In Illinois, the average time a child waits to be adopted is nearly 16 months from the time their birth parents give them up to the time their adoptive parents can legally take them home.  Only 10 other states take longer.  State Senator Dave Koehler (D-Peoria) is sponsoring legislation to cut the wait time for kids who are being adopted by families approved by the birth parent.

“The adoption process is traumatic for everyone involved—the children, the adoptive parents, and the biological parents,” Koehler said, “and one of the reasons it can be so difficult is that it takes a long time.  If we can cut down the wait time safely, we should.”

Koehler’s legislation allows birth parents to willingly give their children up for adoption to people who have already had custody of the kids for at least six months.  It contains important safeguards to ensure that the Department of Children and Family Services can deny these adoptions when it believes they are not in the children’s best interests.

“In cases where a foster parent, aunt, uncle, or grandparent has already been caring for a child for months, it only makes sense to speed up the adoption process, especially when the birth parent agrees,” Koehler said.

Koehler’s plan also strengthens the notification requirement for birth parents to ensure they truly understand their rights and responsibilities, combines two adoption-related advisory councils, expands certain definitions relating to child abuse to include child enslavement, and makes changes related to selecting confidential intermediaries to help adoptees and birth parents exchange medical information.

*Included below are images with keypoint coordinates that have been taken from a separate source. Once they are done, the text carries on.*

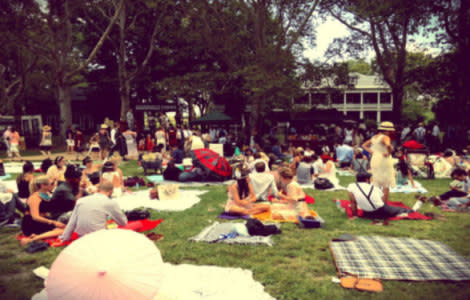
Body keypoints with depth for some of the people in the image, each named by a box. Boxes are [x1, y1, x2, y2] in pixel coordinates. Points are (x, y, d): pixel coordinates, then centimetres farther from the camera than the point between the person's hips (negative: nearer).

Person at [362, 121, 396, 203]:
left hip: (374, 161, 7)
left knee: (376, 185, 14)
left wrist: (371, 152, 6)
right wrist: (389, 153, -18)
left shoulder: (374, 137, 10)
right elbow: (388, 145, -35)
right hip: (384, 162, -7)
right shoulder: (385, 137, -14)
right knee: (386, 185, 2)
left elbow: (364, 145, 16)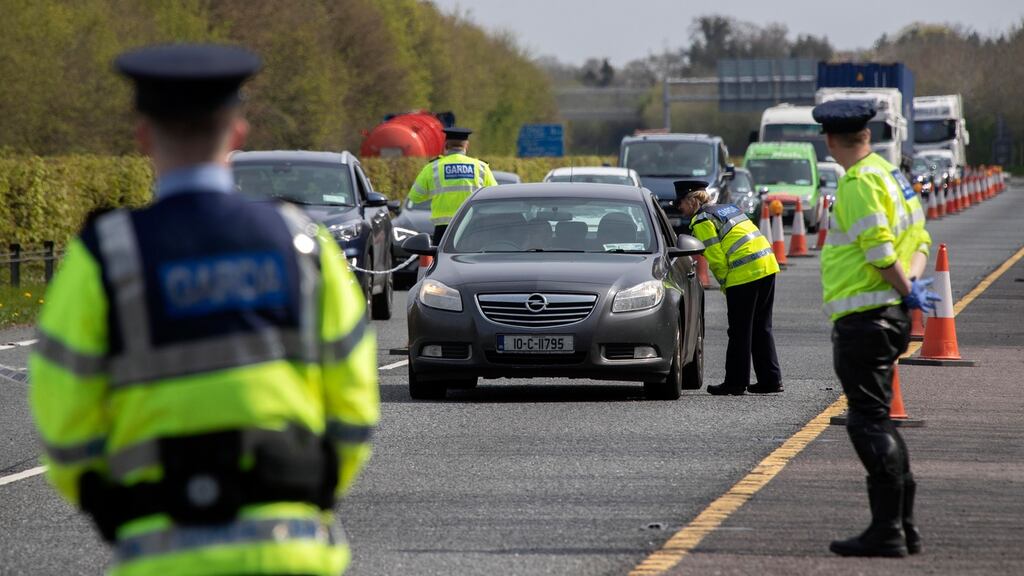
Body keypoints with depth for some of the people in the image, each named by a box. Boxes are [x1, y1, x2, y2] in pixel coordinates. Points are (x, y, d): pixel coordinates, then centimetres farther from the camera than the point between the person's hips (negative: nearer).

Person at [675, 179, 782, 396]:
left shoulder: (701, 220, -3)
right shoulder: (728, 208, 22)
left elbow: (716, 259, -10)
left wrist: (725, 285, 3)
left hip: (745, 273, -8)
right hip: (767, 265, 8)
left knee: (739, 332, 0)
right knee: (762, 329, 15)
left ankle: (735, 382, 4)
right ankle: (771, 379, 15)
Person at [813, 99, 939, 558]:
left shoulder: (860, 181, -14)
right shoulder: (891, 174, 16)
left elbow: (879, 249, -22)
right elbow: (919, 241, 16)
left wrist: (906, 291, -10)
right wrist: (911, 283, 0)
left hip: (864, 319, -10)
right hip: (889, 315, 10)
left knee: (869, 423, -7)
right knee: (878, 421, 17)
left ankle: (887, 531, -8)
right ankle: (903, 525, 20)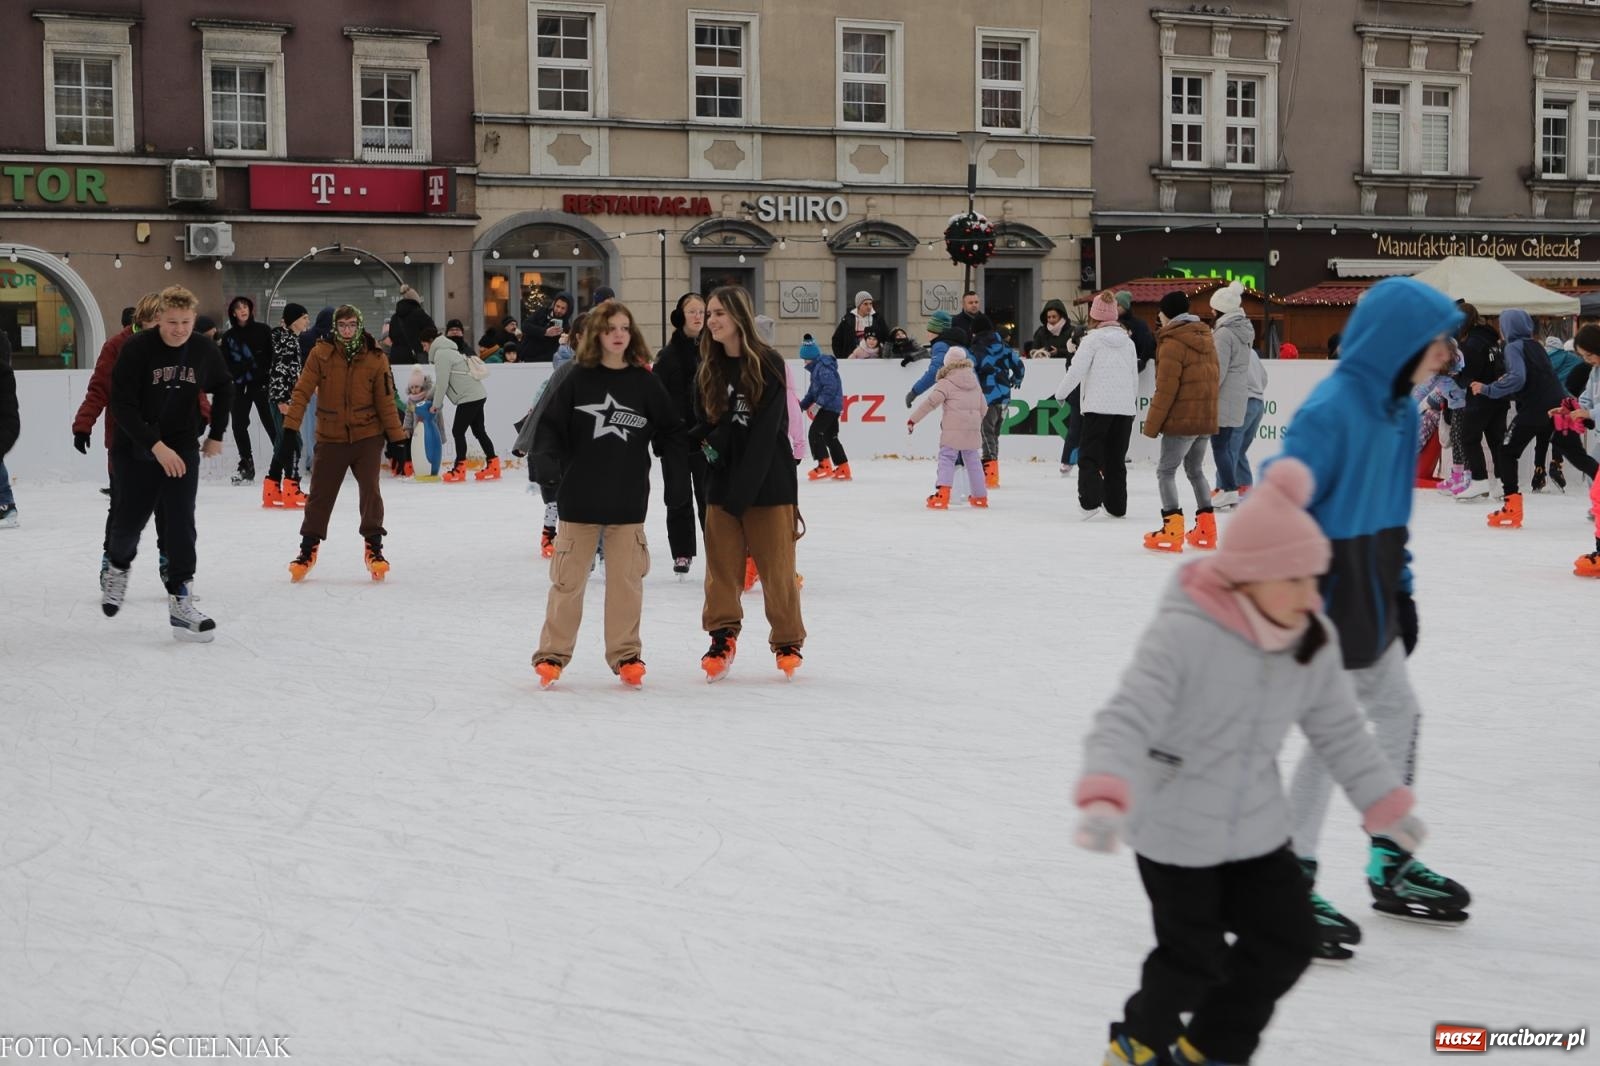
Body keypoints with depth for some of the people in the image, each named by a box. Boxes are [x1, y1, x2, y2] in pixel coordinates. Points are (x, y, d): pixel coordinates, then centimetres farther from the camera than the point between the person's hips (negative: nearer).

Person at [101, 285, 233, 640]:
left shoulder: (204, 350, -5)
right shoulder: (137, 349, -16)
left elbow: (224, 387, 16)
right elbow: (122, 405, -19)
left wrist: (217, 434, 15)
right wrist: (156, 445, -25)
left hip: (182, 449, 2)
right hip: (135, 448, -2)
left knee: (180, 523, -8)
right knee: (128, 521, 4)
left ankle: (180, 601, -7)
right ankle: (119, 567, 37)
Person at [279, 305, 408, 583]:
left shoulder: (376, 358, -6)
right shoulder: (321, 354, -7)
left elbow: (386, 401, -3)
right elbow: (302, 391, -9)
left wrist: (397, 437, -3)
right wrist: (290, 426, -16)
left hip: (367, 437, -1)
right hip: (331, 438, 1)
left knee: (370, 490, -9)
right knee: (320, 494, 7)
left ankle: (373, 547, 3)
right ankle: (308, 547, 22)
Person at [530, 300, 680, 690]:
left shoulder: (645, 382, 3)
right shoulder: (578, 378, -1)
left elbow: (669, 432, 9)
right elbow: (552, 424, -2)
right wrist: (546, 457, -17)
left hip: (628, 499, 1)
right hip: (581, 496, -1)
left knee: (626, 579, 6)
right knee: (568, 578, 5)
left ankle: (625, 655, 17)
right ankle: (552, 654, 15)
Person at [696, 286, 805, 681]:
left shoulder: (767, 363, -8)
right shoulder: (709, 369, 8)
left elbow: (765, 431, -13)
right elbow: (706, 423, 12)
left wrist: (742, 489, -17)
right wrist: (709, 445, -12)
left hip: (768, 481, -4)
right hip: (722, 480, 4)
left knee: (777, 566, 1)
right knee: (722, 563, 3)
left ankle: (788, 642, 13)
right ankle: (723, 635, 14)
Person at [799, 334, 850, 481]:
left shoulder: (823, 368, -17)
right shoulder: (816, 368, 17)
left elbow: (830, 387, -26)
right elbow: (813, 391, 23)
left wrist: (819, 403, -26)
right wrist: (802, 405, 15)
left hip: (830, 406, -11)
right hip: (832, 407, 11)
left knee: (815, 433, -12)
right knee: (830, 437, 15)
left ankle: (824, 466, -14)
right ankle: (843, 469, 18)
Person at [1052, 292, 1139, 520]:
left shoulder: (1092, 339, -6)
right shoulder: (1128, 341, 11)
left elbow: (1076, 370, -9)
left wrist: (1060, 393, 6)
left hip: (1099, 406, -5)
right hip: (1125, 407, 5)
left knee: (1090, 456, -1)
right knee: (1117, 458, 12)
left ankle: (1090, 502, -14)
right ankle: (1117, 506, 14)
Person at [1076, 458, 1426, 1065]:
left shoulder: (1314, 641, -7)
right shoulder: (1183, 634, -28)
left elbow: (1339, 731, 7)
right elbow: (1126, 722, -34)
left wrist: (1385, 803, 9)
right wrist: (1103, 799, -50)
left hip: (1256, 829, 6)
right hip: (1174, 833, -6)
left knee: (1287, 943, 8)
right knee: (1195, 957, 4)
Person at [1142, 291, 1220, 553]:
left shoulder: (1172, 343, -13)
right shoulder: (1205, 339, 14)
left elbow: (1166, 389, -16)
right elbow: (1214, 376, 18)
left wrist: (1152, 425, -11)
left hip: (1181, 420, -8)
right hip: (1206, 418, 8)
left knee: (1166, 471, -2)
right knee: (1195, 470, 19)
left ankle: (1172, 531, -9)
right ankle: (1206, 530, 17)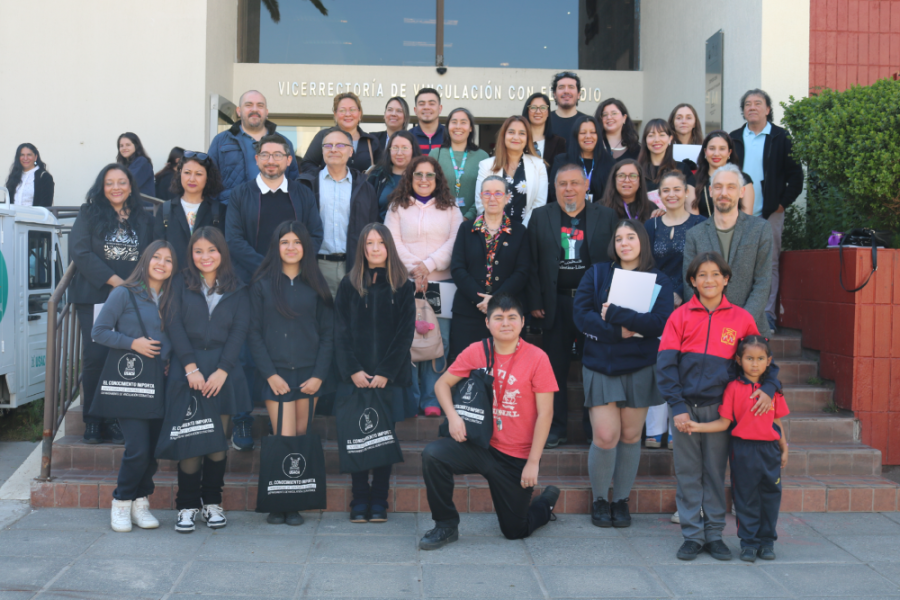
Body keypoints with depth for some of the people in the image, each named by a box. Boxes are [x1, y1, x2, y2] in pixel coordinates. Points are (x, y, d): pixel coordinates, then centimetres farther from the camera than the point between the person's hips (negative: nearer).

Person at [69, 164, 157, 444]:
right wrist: (115, 281, -11)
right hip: (95, 296, -1)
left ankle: (115, 421, 4)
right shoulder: (89, 213, 7)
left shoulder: (143, 219, 13)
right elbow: (80, 251, -3)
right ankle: (93, 422, 4)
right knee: (96, 356, -7)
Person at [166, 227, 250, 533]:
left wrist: (222, 370, -9)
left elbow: (239, 330, 2)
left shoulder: (237, 289, 9)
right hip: (188, 370, -1)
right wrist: (191, 368, -10)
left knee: (218, 439, 2)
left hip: (223, 372, 1)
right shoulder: (181, 283, 8)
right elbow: (174, 325, 1)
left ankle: (212, 502, 15)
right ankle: (187, 505, 7)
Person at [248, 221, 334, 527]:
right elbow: (254, 333, 2)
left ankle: (294, 504, 10)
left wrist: (319, 375, -4)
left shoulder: (315, 285, 8)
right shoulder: (263, 284, 5)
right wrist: (270, 373, -8)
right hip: (277, 373, -2)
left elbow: (327, 334, 6)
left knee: (301, 436, 3)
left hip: (309, 372, 2)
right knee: (285, 439, -9)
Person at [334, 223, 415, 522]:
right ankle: (359, 500, 7)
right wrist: (353, 370, -8)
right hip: (355, 375, 1)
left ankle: (379, 501, 8)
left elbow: (405, 333, 0)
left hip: (390, 376, -1)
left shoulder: (402, 287, 5)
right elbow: (341, 332, 4)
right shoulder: (349, 285, 8)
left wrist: (385, 372, -9)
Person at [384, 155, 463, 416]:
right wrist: (413, 268, -10)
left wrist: (428, 266, -9)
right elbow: (393, 242, 3)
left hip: (441, 283, 1)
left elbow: (454, 243, 2)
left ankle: (432, 400, 2)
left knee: (439, 341, -5)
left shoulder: (450, 209, 15)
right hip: (405, 282, 0)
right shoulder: (397, 208, 14)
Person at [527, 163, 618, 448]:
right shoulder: (541, 217, 7)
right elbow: (533, 264, 4)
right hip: (556, 303, 1)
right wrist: (535, 302, -3)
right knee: (556, 368, 5)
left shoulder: (606, 216, 5)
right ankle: (557, 428, 15)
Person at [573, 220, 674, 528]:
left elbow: (661, 322, -11)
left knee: (630, 436, 6)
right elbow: (581, 314, -5)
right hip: (600, 365, -1)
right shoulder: (597, 273, 5)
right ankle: (599, 500, 14)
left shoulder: (658, 280, 4)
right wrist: (619, 331, -16)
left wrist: (615, 314, -17)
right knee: (605, 436, -7)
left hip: (640, 367, 1)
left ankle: (621, 500, 23)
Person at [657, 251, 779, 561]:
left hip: (719, 406, 1)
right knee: (687, 473, 5)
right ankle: (692, 535, 15)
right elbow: (666, 364, -3)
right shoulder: (681, 316, 1)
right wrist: (677, 406, -11)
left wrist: (768, 388, -6)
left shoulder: (741, 318, 4)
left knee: (715, 473, 8)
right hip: (685, 406, 0)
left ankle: (714, 533, 20)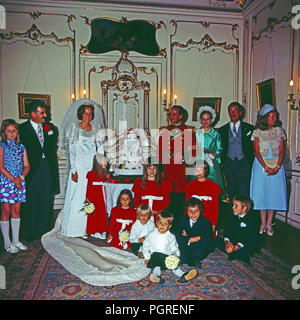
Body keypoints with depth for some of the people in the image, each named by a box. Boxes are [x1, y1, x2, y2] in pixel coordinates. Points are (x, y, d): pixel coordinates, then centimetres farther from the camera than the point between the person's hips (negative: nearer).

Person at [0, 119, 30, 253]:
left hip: (20, 182, 4)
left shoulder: (21, 147, 10)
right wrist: (13, 180, -13)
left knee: (16, 210, 9)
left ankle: (16, 240, 19)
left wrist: (21, 178, -10)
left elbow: (26, 166, 7)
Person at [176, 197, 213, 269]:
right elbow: (178, 237, -12)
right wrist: (192, 239, -23)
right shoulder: (183, 219, -3)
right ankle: (193, 262, -5)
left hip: (201, 248, -3)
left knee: (198, 252, -33)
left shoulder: (206, 223, -13)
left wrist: (187, 239, -18)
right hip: (186, 248, 3)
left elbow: (205, 242, -23)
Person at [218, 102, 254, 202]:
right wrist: (222, 160, 1)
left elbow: (253, 146, 5)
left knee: (244, 192, -5)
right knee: (231, 192, 5)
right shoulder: (222, 129, 11)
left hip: (243, 162, -1)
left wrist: (250, 160, -5)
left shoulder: (248, 128, 7)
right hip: (229, 163, 2)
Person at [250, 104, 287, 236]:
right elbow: (257, 152, -5)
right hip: (261, 164, -1)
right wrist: (266, 167, -15)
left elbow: (281, 150, 1)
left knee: (274, 193, 1)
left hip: (276, 165, 2)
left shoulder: (279, 130, 6)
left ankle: (269, 224, 11)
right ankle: (263, 223, 12)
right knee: (261, 192, 0)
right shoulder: (257, 132, 0)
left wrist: (277, 166, -13)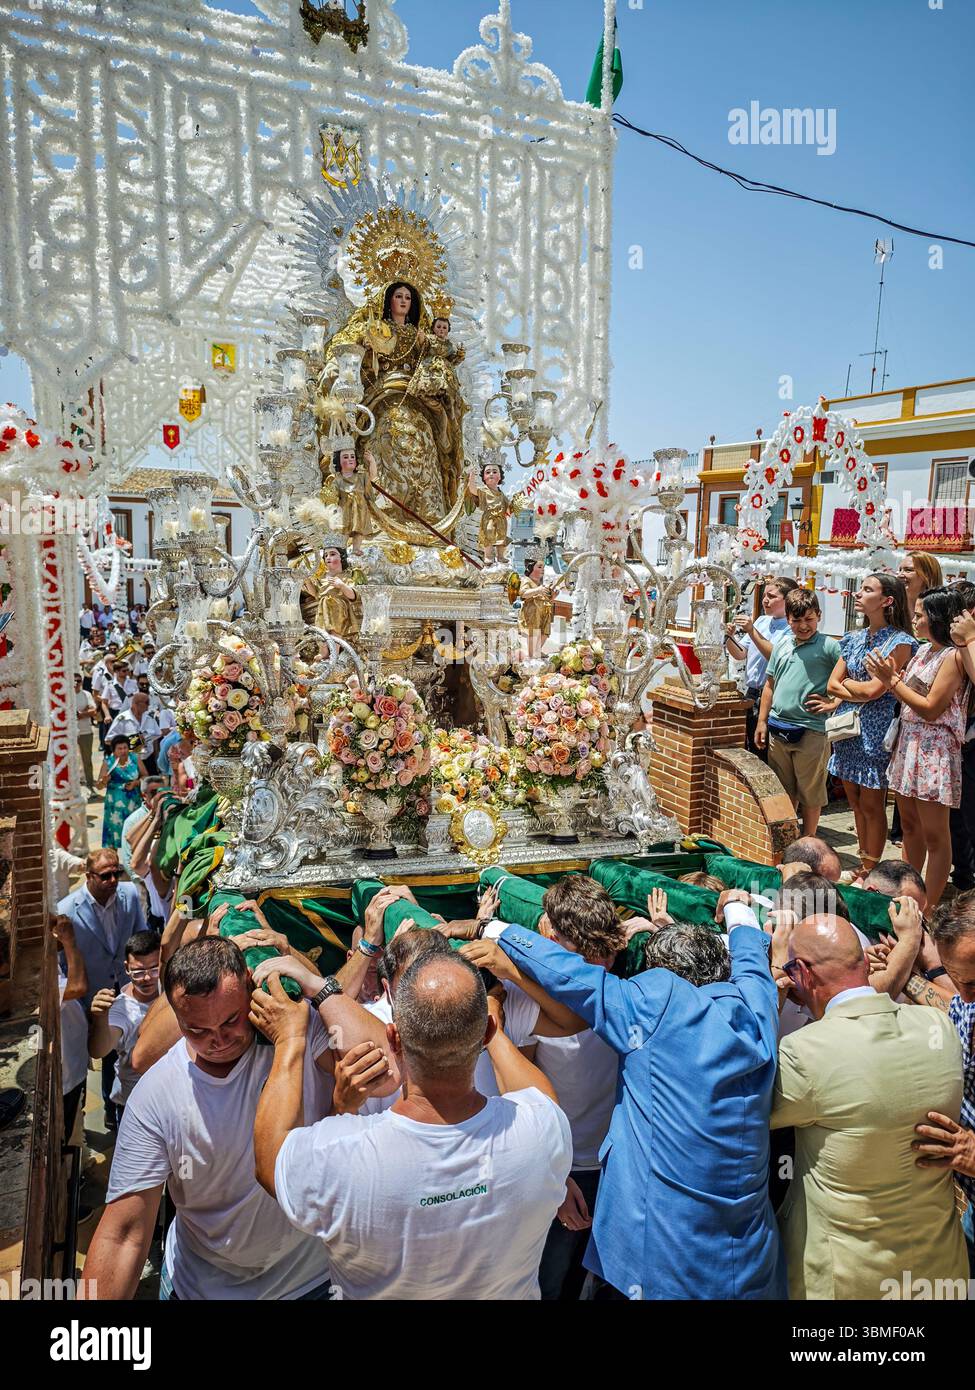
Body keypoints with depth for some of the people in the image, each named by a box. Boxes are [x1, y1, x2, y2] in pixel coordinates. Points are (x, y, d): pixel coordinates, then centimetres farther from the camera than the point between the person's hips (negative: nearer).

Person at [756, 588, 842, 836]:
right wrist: (762, 721, 14)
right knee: (783, 791, 16)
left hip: (811, 731, -5)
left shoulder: (829, 646, -6)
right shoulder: (782, 645, 11)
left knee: (810, 794, 6)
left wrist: (833, 703, -16)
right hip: (778, 729, 6)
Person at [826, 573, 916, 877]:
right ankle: (863, 866, 24)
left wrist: (846, 683, -1)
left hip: (875, 732, -6)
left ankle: (870, 872, 13)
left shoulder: (900, 642, -10)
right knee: (855, 802, 12)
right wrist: (860, 692, -8)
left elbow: (874, 690, -17)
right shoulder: (854, 639, 10)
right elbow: (832, 686, 5)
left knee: (871, 805, 1)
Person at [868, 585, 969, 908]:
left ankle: (930, 910, 7)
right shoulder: (924, 651, 13)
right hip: (908, 742, 9)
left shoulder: (953, 656, -13)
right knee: (910, 826, 16)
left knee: (935, 835, -1)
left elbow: (931, 709, -17)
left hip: (934, 750, -9)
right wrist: (889, 675, -3)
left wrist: (892, 679, -14)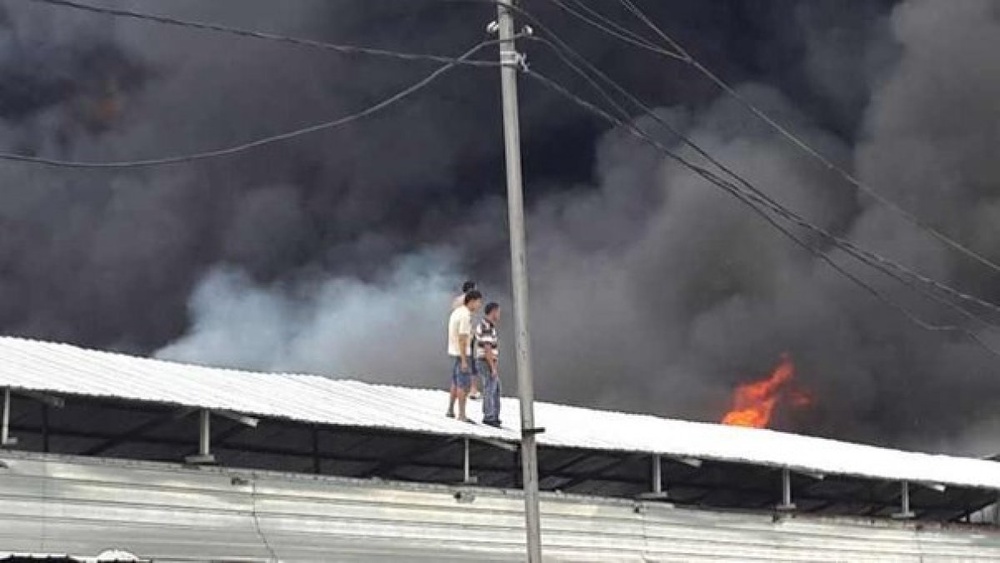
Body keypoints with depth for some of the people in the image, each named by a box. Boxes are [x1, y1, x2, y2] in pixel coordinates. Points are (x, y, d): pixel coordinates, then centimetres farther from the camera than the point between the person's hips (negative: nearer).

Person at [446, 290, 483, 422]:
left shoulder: (457, 312, 11)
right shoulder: (466, 316, -21)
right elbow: (462, 339, -24)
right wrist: (464, 361, -24)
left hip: (454, 352, 10)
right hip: (462, 354, -10)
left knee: (456, 382, 18)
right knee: (464, 384, -6)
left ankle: (450, 410, 23)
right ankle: (462, 415, -5)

“Overall, this package strengthens and streamlines Illinois’ adoption laws,” Koehler said.  “It is a continuation of the progress the General Assembly has made over the past several years to help make sure adoptions happen more quickly, parents understand their rights, and adult adoptees have access to important family records.”

The legislation, House Bill 4028, has passed the Illinois Senate and now returns to the House for concurrence on a Senate amendment.